Tldr: Most books are not information-dense.

I largely agree. It seems to me that most writing has many more examples than required (I might need only 2 to get the point, 5 is far too many), long and numerous analogies, etc.

Do you have any examples of writing that actually follows the DRY (Don't Repeat Yourself) principle?

I've also realized that the DRY principle is a great thing for writing code but terrible for conversation. If you only say what needs to be said, then you come off as "dry". I suppose 1 more reason added to the "conversation isn't about exchanging ideas or information" bin.
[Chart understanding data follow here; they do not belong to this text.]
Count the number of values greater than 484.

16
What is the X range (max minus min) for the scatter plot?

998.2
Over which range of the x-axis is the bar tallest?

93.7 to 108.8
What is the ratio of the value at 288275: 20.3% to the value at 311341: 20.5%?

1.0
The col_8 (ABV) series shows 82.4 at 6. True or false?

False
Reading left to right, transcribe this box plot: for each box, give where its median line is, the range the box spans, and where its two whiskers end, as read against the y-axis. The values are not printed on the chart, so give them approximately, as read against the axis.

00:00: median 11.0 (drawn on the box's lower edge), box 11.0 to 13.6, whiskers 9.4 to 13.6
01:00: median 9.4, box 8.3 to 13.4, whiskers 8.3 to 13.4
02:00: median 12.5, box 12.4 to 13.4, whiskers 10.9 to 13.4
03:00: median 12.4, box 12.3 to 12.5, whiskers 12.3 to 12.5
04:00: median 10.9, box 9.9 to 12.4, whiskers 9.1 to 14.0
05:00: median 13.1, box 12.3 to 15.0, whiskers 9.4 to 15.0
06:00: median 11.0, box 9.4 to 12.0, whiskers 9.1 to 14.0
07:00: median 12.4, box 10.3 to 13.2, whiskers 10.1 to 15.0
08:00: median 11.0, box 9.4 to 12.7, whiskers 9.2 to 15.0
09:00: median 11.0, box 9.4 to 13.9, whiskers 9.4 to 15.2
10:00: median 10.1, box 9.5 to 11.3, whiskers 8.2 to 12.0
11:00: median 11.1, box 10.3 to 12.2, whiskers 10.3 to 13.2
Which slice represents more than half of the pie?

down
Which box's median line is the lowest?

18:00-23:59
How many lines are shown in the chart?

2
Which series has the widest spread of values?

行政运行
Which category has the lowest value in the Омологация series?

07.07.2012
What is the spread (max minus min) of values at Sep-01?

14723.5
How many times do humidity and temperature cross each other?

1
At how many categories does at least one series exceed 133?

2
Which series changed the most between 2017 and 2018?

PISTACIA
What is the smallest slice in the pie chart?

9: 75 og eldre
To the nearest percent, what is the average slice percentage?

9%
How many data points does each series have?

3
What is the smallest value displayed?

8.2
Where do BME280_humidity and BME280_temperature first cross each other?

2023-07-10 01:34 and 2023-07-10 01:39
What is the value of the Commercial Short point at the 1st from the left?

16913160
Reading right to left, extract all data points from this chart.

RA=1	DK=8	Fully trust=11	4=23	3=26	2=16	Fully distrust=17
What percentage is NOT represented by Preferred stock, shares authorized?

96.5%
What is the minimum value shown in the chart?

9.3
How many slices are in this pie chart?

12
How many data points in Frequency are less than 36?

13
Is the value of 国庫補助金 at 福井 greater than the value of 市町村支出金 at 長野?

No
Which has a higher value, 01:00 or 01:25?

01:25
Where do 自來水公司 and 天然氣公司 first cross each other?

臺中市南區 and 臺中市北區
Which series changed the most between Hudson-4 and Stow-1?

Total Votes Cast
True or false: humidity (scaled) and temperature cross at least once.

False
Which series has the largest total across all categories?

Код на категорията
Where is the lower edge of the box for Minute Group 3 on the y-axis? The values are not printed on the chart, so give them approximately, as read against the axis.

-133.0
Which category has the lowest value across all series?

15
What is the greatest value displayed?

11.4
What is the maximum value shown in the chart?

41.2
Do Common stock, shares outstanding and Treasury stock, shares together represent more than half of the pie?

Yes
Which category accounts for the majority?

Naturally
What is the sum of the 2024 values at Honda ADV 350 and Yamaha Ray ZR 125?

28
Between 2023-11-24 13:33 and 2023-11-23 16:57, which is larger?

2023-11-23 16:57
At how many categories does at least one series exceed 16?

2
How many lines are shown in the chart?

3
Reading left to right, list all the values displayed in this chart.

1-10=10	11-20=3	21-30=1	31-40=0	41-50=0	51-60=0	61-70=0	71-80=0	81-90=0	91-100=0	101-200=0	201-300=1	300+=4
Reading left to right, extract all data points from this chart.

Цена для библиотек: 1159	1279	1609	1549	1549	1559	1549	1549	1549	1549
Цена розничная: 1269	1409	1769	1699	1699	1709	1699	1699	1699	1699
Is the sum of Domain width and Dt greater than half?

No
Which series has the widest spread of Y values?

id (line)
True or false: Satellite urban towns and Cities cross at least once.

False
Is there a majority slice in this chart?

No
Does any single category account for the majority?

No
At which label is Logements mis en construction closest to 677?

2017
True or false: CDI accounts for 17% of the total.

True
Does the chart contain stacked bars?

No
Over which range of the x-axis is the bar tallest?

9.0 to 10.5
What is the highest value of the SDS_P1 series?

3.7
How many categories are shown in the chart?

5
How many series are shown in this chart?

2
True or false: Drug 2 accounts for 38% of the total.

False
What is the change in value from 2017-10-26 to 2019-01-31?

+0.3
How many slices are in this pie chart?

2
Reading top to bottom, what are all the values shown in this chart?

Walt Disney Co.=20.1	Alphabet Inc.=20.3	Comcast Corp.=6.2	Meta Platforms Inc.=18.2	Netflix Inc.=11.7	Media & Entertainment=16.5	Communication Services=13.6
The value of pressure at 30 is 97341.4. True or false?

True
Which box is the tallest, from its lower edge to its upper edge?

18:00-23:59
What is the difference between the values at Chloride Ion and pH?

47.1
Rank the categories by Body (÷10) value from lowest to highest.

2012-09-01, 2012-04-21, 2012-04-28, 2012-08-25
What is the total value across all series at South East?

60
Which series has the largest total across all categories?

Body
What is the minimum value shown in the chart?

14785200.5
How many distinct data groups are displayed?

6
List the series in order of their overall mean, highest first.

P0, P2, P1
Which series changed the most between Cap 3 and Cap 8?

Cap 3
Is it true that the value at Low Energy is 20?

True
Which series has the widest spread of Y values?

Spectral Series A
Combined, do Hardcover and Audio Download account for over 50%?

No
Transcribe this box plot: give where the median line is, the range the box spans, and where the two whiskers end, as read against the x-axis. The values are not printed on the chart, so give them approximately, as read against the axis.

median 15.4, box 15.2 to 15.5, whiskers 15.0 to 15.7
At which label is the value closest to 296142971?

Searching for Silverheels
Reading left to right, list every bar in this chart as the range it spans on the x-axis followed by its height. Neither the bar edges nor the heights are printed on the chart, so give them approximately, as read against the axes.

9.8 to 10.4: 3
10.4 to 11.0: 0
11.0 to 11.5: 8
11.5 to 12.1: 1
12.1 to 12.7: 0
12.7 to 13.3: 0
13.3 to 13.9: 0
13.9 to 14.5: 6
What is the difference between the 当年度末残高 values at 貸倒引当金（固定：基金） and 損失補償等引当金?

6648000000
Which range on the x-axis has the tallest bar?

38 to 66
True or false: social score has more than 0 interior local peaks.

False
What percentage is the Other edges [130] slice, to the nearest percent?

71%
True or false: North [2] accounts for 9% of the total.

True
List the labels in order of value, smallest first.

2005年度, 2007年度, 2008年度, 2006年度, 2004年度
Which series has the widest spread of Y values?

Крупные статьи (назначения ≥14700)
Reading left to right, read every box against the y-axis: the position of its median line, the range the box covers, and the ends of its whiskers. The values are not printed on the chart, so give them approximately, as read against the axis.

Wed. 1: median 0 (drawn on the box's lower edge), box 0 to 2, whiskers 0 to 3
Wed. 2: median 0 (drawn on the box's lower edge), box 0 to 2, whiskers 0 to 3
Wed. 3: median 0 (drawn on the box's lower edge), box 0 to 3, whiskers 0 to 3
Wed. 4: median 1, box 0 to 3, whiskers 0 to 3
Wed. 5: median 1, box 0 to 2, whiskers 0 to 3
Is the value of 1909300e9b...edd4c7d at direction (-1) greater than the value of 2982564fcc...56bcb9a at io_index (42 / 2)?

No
I disagree with Hanania, and the DRY principle here. Learning information is difficult, and incorporating it into your thought even moreso. Especially in such an information saturated world.

Having multiple examples and dense information in books is a feature. Humans can't just read something once and automatically grasp it. We need to hear ideas multiple times in different ways to understand.

Yeah, I'm with you on this. Multiple examples helps the reader triangulate around the idea the author is trying to convey, and it provides redundancy (in the engineer's sense) in case one or two examples fails to click with a reader for idiosyncratic reasons.

There have been a few books I've read that I got almost nothing out of because some core idea, premise, or explanation within it just didn't make sense to me and I couldn't follow the author's reasoning from there on out. If they had only belabored their point with another couple more examples and "to put it another way . . .", it might have salvaged it for me.